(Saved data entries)

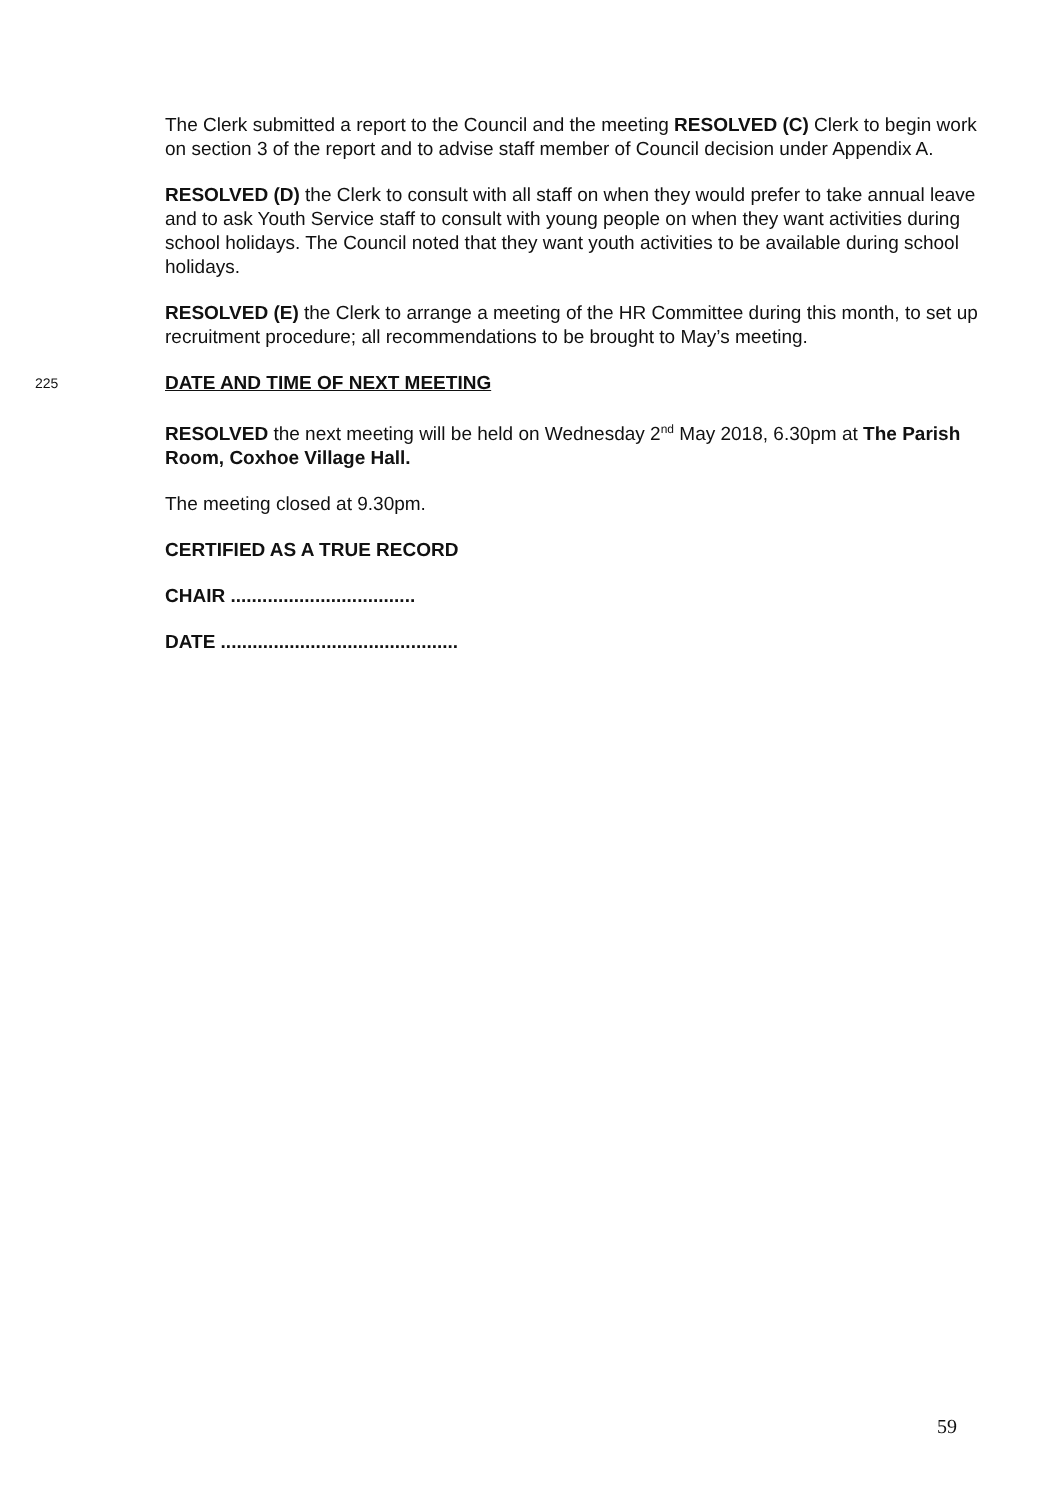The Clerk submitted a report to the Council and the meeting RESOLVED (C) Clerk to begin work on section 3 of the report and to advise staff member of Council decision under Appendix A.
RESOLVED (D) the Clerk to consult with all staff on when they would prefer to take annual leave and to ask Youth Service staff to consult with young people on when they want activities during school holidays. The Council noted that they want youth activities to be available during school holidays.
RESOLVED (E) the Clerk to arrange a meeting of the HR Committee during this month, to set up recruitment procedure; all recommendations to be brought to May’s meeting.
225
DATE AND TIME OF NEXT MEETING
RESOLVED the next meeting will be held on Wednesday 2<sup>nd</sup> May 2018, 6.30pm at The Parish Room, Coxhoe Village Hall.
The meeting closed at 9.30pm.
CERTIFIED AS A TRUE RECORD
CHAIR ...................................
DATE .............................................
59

* * *

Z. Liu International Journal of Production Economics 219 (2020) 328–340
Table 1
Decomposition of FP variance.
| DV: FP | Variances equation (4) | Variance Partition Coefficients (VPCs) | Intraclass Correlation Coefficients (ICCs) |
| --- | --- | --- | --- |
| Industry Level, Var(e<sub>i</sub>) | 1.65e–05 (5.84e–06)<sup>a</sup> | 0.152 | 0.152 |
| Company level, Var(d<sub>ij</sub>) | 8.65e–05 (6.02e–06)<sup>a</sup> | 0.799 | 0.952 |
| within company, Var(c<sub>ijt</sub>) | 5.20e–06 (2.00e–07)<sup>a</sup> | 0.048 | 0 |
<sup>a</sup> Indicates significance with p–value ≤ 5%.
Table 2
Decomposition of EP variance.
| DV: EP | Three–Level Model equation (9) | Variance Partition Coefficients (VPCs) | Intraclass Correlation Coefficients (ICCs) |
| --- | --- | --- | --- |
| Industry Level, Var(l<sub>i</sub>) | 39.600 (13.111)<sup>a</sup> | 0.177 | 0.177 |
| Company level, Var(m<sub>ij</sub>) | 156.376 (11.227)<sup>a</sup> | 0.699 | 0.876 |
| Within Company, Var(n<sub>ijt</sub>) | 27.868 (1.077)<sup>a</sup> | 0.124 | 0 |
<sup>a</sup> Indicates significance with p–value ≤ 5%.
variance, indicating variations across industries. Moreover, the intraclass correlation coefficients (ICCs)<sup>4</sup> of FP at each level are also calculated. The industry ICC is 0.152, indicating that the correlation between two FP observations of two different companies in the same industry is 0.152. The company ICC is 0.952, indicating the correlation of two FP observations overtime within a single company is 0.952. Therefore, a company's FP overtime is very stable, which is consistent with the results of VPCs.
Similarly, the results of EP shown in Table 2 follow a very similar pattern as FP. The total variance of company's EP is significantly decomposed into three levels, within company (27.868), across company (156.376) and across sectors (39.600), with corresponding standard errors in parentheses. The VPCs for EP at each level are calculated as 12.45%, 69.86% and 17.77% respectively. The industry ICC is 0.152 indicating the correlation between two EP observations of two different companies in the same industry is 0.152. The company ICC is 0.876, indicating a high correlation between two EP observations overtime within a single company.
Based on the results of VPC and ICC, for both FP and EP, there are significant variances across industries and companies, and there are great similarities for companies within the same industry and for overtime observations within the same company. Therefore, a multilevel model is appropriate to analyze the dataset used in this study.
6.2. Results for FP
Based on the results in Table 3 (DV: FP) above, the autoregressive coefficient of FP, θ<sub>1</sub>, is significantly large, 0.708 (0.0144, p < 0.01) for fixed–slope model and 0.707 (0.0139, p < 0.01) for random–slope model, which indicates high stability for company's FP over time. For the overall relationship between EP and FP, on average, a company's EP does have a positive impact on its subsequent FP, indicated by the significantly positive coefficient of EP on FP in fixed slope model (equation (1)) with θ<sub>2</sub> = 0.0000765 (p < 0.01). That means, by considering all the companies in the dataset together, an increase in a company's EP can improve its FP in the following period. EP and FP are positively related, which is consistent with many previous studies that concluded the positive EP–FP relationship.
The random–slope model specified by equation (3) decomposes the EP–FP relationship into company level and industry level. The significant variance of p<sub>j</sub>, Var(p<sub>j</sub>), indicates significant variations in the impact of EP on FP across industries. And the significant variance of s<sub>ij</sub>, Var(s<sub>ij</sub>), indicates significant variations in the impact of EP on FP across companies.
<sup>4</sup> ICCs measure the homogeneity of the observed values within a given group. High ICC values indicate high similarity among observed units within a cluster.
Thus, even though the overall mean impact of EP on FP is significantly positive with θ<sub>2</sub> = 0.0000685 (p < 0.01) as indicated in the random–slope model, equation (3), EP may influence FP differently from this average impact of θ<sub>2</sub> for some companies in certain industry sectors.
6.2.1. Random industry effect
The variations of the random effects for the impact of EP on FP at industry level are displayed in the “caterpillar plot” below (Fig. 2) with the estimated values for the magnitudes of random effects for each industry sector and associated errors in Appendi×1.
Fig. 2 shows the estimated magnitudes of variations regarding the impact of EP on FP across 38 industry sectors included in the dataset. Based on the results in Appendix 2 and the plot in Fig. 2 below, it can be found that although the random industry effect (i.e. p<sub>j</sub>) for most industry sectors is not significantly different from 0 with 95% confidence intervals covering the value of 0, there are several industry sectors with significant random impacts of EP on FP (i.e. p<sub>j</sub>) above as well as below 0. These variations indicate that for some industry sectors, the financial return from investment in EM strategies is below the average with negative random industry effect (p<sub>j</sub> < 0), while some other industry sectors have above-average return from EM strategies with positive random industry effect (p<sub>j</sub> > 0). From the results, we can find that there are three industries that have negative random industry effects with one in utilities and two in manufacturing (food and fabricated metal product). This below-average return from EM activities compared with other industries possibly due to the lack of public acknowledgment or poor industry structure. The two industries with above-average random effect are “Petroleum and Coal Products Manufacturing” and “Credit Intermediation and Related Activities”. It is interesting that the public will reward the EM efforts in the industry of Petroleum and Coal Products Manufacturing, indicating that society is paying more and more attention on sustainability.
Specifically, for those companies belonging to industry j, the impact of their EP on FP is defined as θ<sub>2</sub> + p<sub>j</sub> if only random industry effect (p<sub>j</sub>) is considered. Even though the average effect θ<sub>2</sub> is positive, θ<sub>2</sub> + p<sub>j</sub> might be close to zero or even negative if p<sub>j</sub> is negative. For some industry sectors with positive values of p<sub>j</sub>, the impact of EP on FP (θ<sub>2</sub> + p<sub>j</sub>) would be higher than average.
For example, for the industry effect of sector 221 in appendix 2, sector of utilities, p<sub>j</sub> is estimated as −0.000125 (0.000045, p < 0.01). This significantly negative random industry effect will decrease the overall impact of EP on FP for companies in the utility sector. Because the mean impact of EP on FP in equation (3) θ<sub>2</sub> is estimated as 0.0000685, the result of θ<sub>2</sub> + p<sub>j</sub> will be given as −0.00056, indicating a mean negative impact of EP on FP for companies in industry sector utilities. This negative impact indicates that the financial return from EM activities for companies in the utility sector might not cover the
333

* * *

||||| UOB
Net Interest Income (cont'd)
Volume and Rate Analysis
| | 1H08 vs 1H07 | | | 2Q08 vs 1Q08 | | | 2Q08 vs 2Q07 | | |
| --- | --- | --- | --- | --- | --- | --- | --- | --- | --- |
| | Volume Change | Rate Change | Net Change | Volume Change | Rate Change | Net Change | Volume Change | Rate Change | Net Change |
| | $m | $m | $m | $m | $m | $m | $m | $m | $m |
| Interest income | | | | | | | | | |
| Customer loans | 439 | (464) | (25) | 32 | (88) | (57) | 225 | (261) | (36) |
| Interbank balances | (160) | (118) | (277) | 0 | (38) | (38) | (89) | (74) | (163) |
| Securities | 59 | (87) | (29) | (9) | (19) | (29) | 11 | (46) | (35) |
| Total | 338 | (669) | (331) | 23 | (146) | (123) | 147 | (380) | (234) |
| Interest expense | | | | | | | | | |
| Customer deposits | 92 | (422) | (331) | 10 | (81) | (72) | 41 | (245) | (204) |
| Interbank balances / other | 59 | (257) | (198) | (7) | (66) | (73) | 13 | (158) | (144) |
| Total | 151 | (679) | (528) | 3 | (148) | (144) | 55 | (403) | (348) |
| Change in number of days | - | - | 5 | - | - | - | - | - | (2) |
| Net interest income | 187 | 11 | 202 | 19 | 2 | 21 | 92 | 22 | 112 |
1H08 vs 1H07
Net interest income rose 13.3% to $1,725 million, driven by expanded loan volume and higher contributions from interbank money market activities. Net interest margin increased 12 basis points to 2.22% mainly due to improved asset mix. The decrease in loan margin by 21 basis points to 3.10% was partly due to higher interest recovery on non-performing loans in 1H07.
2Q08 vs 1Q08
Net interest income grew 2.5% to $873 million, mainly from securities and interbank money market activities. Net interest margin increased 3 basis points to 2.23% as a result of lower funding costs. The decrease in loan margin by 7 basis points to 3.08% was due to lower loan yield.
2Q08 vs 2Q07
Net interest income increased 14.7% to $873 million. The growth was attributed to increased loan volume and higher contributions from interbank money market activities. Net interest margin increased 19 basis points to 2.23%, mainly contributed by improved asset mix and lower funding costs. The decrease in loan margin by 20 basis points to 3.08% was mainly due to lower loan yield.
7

Work task
Please say how many lines of the records contain the word "observations", giving the number by itself.

Output of the exercise
3